Purified type 1 somatic pili from enterotoxigenic Escherichia coli (ETEC) strain H10407 (078:H11) was evaluated as a parenteral immunizing agent in the hope that this antigen might enhance a contemplated polyvalent pilus vaccine. Intramuscular inoculation with 45, 90, 900 or 1800 mcg of pili vaccine was tolerated without incident in 82 volunteers. Six of 15 persons who received a 28 day booster of 1800 mcg developed local reactions while none of 52 persons receiving 180 or 450 mcg boosters evinced such reactions. Pili vaccine did not significantly alter intestinal transit time, absorptive capacity or the prevalence of colonic E. coli bearing type 1 somatic pili of the H10407 antigenic variety. All vaccinees developed significant rises in circulating IgG antibody to type 1 somatic pili, the magnitude of the response being directly proportioned to the vaccine dose. None of the vaccinees had significant rises to CFA I or II pili nor to heat-labile enterotoxin. However, many had risen in O antibody, particularly among those inoculated with 1800 mcg. Three challenge studies were carried out with E. coli H10407 to assess vaccine efficacy. In the initial study the vaccinees were either protected against diarrhea (2 of 6 vaccinees versus 7/7 of controls) or had milder disease than the controls. In two subsequent challenges with H10407 significant protection was not seen. It was not clear whether protection exhibited by the vaccine group in the first challenge was due to O antibody, pili antibody, or both acting synergistically. To clarify this, a group of the immunized volunteers were challenged with ETEC strain B7A which is a different serotype (O148:H28) lacks CFA/I or II pili, but possesses type 1 somatic pili antigenically distantly relatd to those of H10407. Attack rates and severity of illness were similar in both vaccinee and control groups.
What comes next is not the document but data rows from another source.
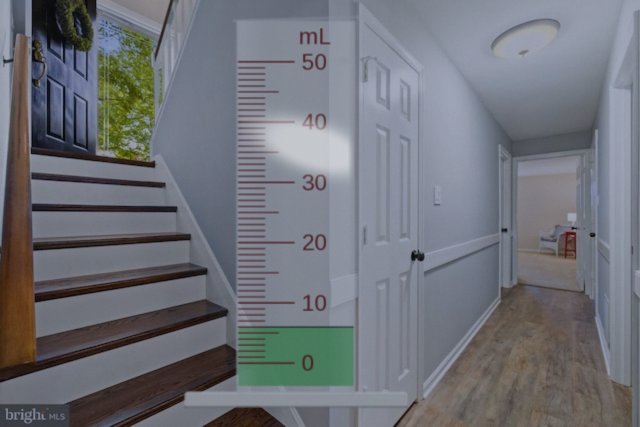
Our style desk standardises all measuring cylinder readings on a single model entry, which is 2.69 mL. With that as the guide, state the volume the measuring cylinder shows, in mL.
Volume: 6 mL
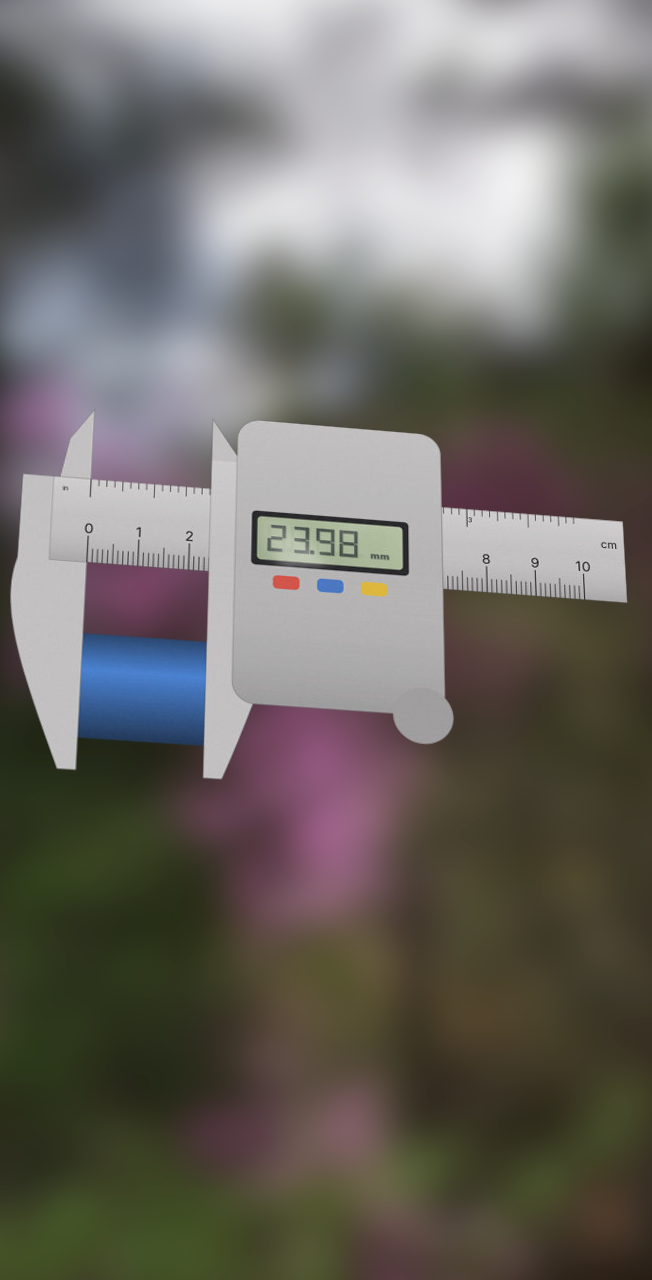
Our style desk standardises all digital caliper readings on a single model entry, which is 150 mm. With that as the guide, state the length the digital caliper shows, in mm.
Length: 23.98 mm
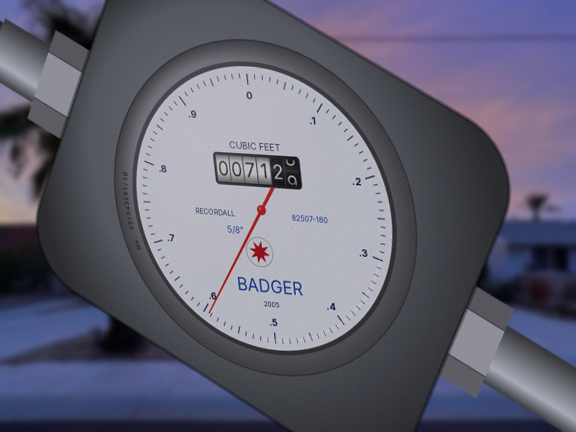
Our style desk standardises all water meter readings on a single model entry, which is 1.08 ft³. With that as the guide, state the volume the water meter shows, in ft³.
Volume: 7128.59 ft³
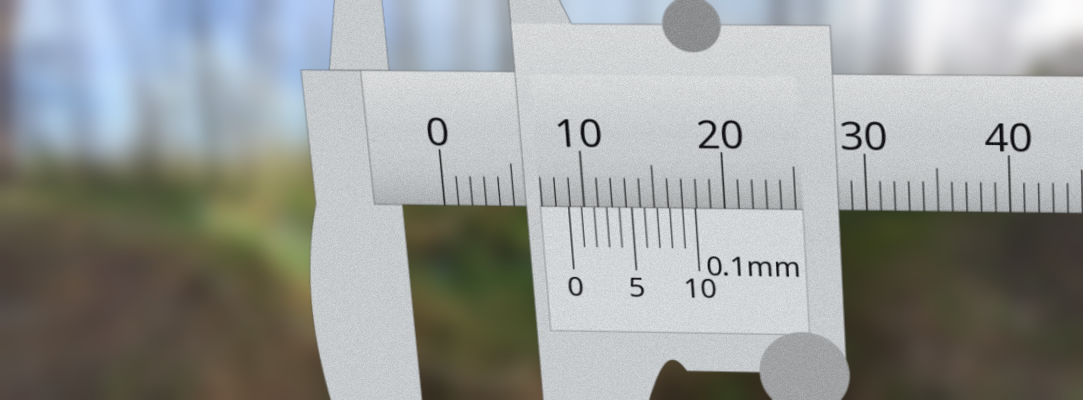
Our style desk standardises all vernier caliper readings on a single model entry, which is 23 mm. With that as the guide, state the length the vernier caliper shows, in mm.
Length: 8.9 mm
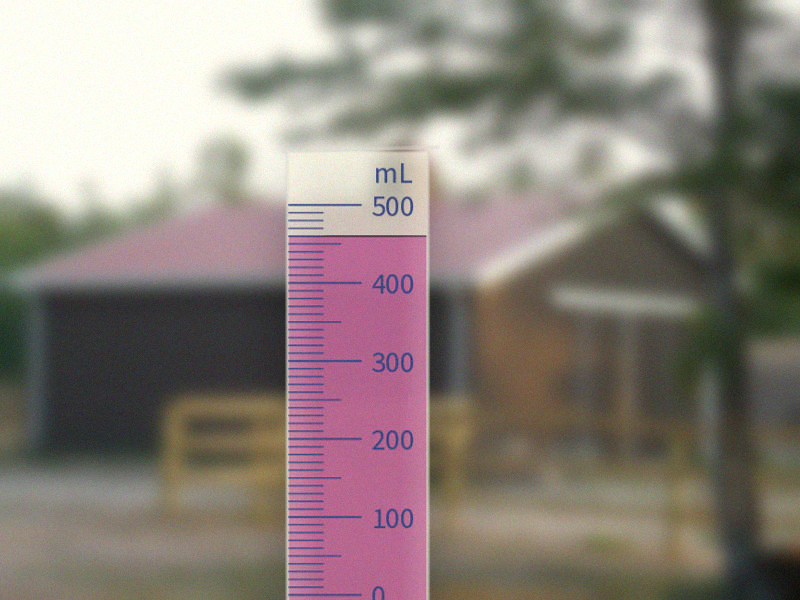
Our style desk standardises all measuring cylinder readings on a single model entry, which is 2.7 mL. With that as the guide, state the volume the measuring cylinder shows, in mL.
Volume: 460 mL
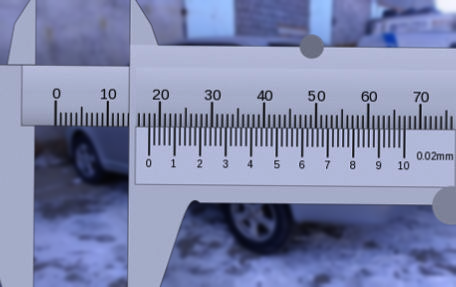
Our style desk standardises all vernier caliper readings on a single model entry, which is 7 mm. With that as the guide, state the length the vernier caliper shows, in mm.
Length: 18.0 mm
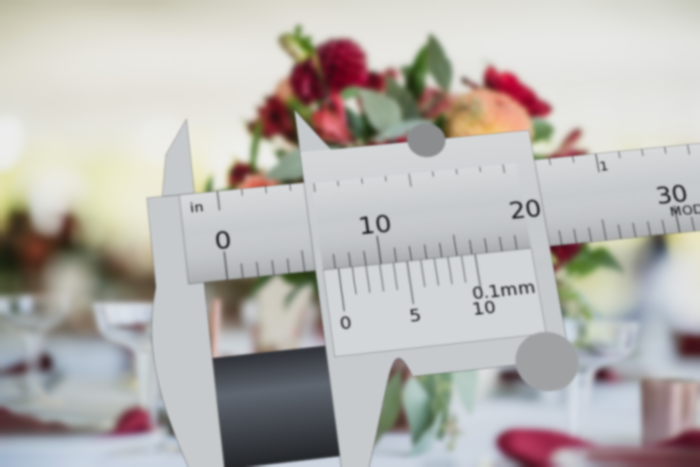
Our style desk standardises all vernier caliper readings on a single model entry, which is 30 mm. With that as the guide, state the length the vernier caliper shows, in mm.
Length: 7.2 mm
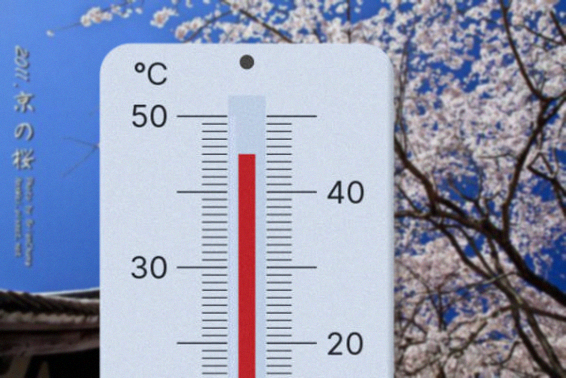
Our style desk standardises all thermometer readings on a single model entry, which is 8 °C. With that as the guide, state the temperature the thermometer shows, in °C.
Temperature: 45 °C
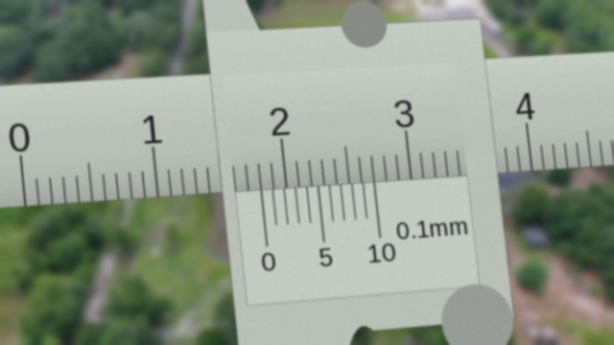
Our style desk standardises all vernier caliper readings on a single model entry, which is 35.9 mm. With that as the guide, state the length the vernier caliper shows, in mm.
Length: 18.0 mm
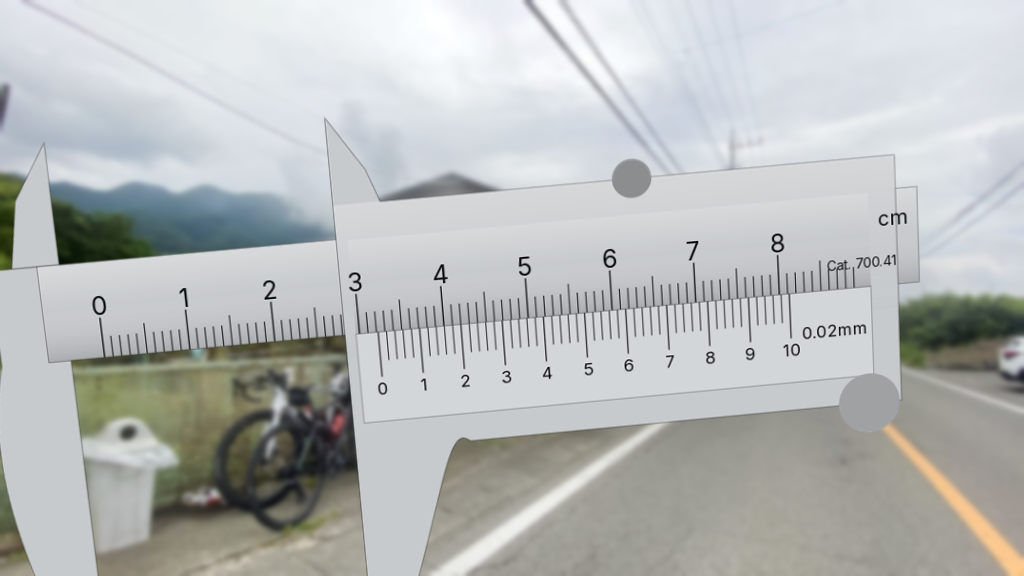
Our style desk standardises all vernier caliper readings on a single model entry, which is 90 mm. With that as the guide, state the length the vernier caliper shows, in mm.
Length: 32.2 mm
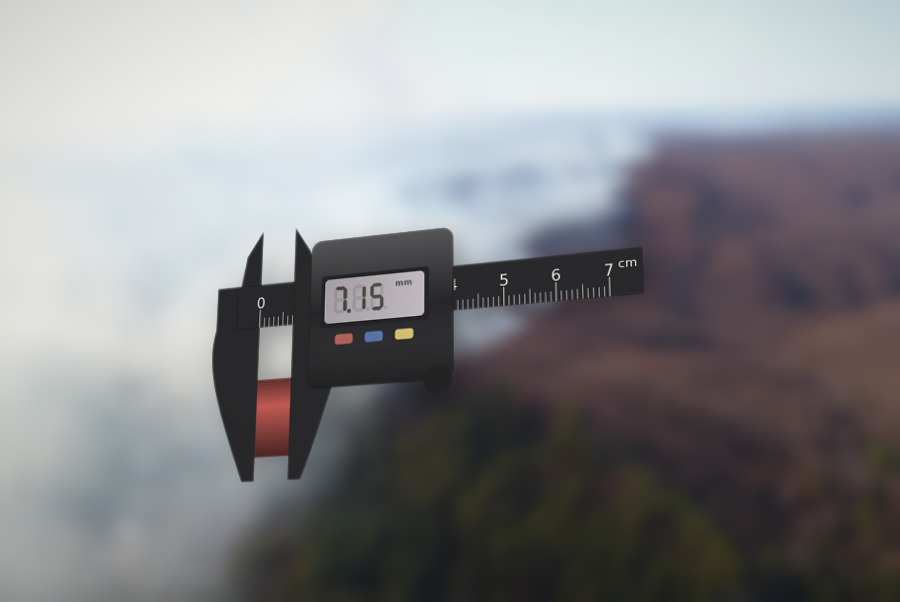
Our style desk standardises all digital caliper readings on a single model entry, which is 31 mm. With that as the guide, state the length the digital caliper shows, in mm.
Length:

While most volunteers challenged with E. coli H10407 developed significant rises in circulating antibody to CFA/I, LT and O antigen, none had risen to type 1 somatic pili. It is unclear if this is due to immune tolerance to this antigen when encountered enterally or whether these pili are not present in vivo in ETEC initiating diarrhea in the proximal small intestine. In summary, parenterally inoculated type 1 somatic pili were safe and highly immunogenic in man but did not consistently induce protection. Further studies are planned to clarify the role of antibody to type 1 somatic pili in mediating protection.